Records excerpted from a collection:
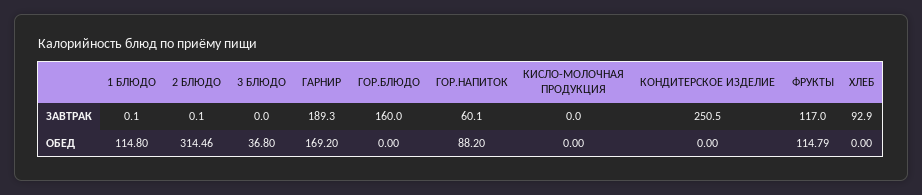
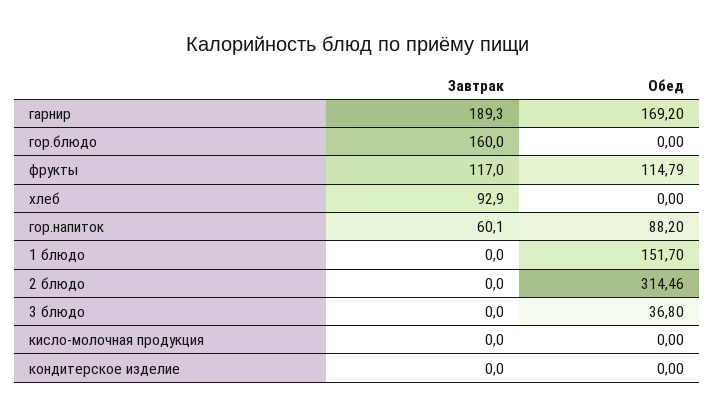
  {
    "1 БЛЮДО": {
-     "ЗАВТРАК": 0.1,
+     "ЗАВТРАК": 0,
-     "ОБЕД": 114.8
+     "ОБЕД": 151.7
    },
    "2 БЛЮДО": {
-     "ЗАВТРАК": 0.1,
+     "ЗАВТРАК": 0,
      "ОБЕД": 314.46
    },
    "3 БЛЮДО": {
      "ЗАВТРАК": 0,
      "ОБЕД": 36.8
    },
    "ГАРНИР": {
      "ЗАВТРАК": 189.3,
      "ОБЕД": 169.2
    },
    "ГОР.БЛЮДО": {
      "ЗАВТРАК": 160,
      "ОБЕД": 0
    },
    "ГОР.НАПИТОК": {
      "ЗАВТРАК": 60.1,
      "ОБЕД": 88.2
    },
    "КИСЛО-МОЛОЧНАЯ ПРОДУКЦИЯ": {
      "ЗАВТРАК": 0,
      "ОБЕД": 0
    },
    "КОНДИТЕРСКОЕ ИЗДЕЛИЕ": {
-     "ЗАВТРАК": 250.5,
+     "ЗАВТРАК": 0,
      "ОБЕД": 0
    },
    "ФРУКТЫ": {
      "ЗАВТРАК": 117,
      "ОБЕД": 114.79
    },
    "ХЛЕБ": {
      "ЗАВТРАК": 92.9,
      "ОБЕД": 0
    }
  }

▸ **YOUR TASK**:
Repeat the data exactly as given. Keep every picture out of the copy.

▸ **FINAL ANSWER**:
  {
    "1 БЛЮДО": {
-     "ЗАВТРАК": 0.1,
+     "ЗАВТРАК": 0,
-     "ОБЕД": 114.8
+     "ОБЕД": 151.7
    },
    "2 БЛЮДО": {
-     "ЗАВТРАК": 0.1,
+     "ЗАВТРАК": 0,
      "ОБЕД": 314.46
    },
    "3 БЛЮДО": {
      "ЗАВТРАК": 0,
      "ОБЕД": 36.8
    },
    "ГАРНИР": {
      "ЗАВТРАК": 189.3,
      "ОБЕД": 169.2
    },
    "ГОР.БЛЮДО": {
      "ЗАВТРАК": 160,
      "ОБЕД": 0
    },
    "ГОР.НАПИТОК": {
      "ЗАВТРАК": 60.1,
      "ОБЕД": 88.2
    },
    "КИСЛО-МОЛОЧНАЯ ПРОДУКЦИЯ": {
      "ЗАВТРАК": 0,
      "ОБЕД": 0
    },
    "КОНДИТЕРСКОЕ ИЗДЕЛИЕ": {
-     "ЗАВТРАК": 250.5,
+     "ЗАВТРАК": 0,
      "ОБЕД": 0
    },
    "ФРУКТЫ": {
      "ЗАВТРАК": 117,
      "ОБЕД": 114.79
    },
    "ХЛЕБ": {
      "ЗАВТРАК": 92.9,
      "ОБЕД": 0
    }
  }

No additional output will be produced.